Les citoyens sont en droit de se demander si ces objectifs prétendus ne masquent pas une autre stratégie : profiter de l’opportunité de la crise, quitte à l’aggraver, pour basculer dans un tout autre régime qui parachèverait le modèle néolibéral au prix de leurs droits sociaux et démocratiques (« never waste a good crisis »)
Ces évolutions constituent le plus grave déni de démocratie que l’Europe ait subi depuis la fin de la seconde guerre mondiale. Les citoyens européens sont soumis à des politiques punitives alors que chacun sait que cette crise résulte principalement de la cupidité des banques, de la finance de marché, de la complicité ou du laxisme des responsables politiques qui étaient censés les contrôler, et de deux décennies de compétitivité pesant sur les salaires et la fiscalité. Ce néolibéralisme punitif menace doublement la démocratie : par des dérives autoritaires directes (lorsque Jean-Claude Trichet, encore président de la BCE, envoie une lettre aux autorités italiennes pour accélérer les coupes budgétaires et suggérer de faire glisser la négociation collective du niveau des secteurs vers celui de l’entreprise, ou quand, avec l’aval de la Troïka, des gouvernements de technocrates prennent le pouvoir en Grèce et en Italie... ) ; mais aussi indirectement en encourageant la montée de nationalismes xénophobes, et de mouvements politiques anti-européens et anti-démocratiques (en France, en Hongrie, en Finlande, etc.).

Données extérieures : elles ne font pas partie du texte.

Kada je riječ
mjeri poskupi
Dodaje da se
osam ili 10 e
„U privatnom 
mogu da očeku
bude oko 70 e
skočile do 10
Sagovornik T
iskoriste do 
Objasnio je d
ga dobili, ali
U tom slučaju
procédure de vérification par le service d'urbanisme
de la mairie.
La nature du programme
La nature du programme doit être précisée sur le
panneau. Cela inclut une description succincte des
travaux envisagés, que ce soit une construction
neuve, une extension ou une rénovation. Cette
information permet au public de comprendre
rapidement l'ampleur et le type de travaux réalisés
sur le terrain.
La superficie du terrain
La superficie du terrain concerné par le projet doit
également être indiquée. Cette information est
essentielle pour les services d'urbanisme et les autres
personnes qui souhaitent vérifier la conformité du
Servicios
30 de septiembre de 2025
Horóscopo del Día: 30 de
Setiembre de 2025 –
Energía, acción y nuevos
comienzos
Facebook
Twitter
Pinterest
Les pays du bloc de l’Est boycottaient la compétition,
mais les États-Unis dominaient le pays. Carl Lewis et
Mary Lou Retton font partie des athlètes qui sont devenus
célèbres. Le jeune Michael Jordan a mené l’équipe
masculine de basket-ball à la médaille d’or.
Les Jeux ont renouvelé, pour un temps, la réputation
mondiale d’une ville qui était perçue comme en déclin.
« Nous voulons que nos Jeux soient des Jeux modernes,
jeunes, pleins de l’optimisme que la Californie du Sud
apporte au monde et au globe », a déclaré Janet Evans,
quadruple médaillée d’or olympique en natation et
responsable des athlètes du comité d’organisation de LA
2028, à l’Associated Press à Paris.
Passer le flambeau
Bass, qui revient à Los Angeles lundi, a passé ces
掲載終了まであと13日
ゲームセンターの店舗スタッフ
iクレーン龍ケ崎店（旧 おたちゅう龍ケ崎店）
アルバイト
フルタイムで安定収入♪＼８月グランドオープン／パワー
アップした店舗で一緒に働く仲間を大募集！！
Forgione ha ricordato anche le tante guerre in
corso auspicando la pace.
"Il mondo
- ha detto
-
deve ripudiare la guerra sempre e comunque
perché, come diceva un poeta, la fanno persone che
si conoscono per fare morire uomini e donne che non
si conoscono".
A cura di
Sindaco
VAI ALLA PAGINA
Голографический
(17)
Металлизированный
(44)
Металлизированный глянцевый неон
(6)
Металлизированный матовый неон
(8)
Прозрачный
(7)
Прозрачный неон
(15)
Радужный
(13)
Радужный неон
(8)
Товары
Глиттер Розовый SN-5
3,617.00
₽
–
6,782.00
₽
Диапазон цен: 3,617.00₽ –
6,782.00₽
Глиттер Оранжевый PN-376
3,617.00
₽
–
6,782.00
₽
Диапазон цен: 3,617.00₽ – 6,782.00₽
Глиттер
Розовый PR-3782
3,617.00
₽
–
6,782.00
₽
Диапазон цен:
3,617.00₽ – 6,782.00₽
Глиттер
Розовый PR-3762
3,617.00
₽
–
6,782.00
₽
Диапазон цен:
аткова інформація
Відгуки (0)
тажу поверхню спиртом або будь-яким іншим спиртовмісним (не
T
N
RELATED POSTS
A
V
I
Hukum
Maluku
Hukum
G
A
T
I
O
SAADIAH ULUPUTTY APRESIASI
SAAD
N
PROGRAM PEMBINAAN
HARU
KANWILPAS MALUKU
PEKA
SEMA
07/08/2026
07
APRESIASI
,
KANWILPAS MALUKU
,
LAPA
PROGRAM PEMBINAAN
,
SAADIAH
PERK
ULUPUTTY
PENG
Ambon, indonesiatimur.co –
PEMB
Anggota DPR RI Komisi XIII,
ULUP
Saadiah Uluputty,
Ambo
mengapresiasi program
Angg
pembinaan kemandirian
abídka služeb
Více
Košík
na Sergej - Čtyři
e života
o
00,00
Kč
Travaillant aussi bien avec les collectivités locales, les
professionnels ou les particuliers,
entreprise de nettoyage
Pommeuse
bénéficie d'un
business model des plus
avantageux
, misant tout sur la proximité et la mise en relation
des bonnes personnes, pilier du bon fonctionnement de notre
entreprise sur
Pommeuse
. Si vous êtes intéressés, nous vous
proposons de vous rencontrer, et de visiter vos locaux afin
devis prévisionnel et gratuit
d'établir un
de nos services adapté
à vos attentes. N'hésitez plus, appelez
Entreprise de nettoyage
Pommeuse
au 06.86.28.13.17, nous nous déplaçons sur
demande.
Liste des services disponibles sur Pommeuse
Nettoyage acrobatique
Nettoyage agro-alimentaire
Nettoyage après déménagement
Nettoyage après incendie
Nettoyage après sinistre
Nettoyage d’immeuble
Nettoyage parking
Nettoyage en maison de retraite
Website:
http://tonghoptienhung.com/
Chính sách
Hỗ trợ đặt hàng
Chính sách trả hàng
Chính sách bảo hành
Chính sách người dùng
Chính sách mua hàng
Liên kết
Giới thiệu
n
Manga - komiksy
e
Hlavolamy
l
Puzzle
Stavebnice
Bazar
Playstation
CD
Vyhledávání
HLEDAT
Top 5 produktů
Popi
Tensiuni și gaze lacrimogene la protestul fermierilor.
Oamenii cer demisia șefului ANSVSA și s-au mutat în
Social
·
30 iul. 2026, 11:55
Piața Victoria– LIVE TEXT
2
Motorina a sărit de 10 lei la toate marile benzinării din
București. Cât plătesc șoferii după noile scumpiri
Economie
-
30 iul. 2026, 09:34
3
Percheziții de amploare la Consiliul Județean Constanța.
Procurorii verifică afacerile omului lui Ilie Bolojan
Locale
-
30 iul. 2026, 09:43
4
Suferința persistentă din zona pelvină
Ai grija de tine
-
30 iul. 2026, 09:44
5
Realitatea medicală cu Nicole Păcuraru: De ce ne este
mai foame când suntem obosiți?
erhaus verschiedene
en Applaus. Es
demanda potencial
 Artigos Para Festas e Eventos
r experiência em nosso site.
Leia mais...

Nous disons « c’est assez ! ». Nous n’acceptons plus ces politiques. Elles bafouent la démocratie ; elles ont d’ores et déjà plongé l’Europe dans une crise économique particulièrement grave. Elles réveillent les démons xénophobes que la création de l’Europe avait en principe vocation à éradiquer. Nous voulons améliorer le modèle social européen et défendre les peuples, et non les banques, les grandes entreprises et leurs principaux actionnaires.
Cela demande d’autres politiques, ce qui suppose de revoir aussi les institutions et les Traités : pas dans le sens d’un durcissement du néo-libéralisme punitif, mais au contraire pour reconquérir la démocratie. Les alternatives existent. Ce qui manque aujourd’hui, c’est un rapport de forces pour concrétiser ces alternatives et imaginer les processus politiques à mettre en œuvre pour remettre le projet européen sur la voie de la démocratie et du progrès social et écologique. Le sommet alternatif auquel nous appelons sera une première étape en vue d’atteindre ces objectifs.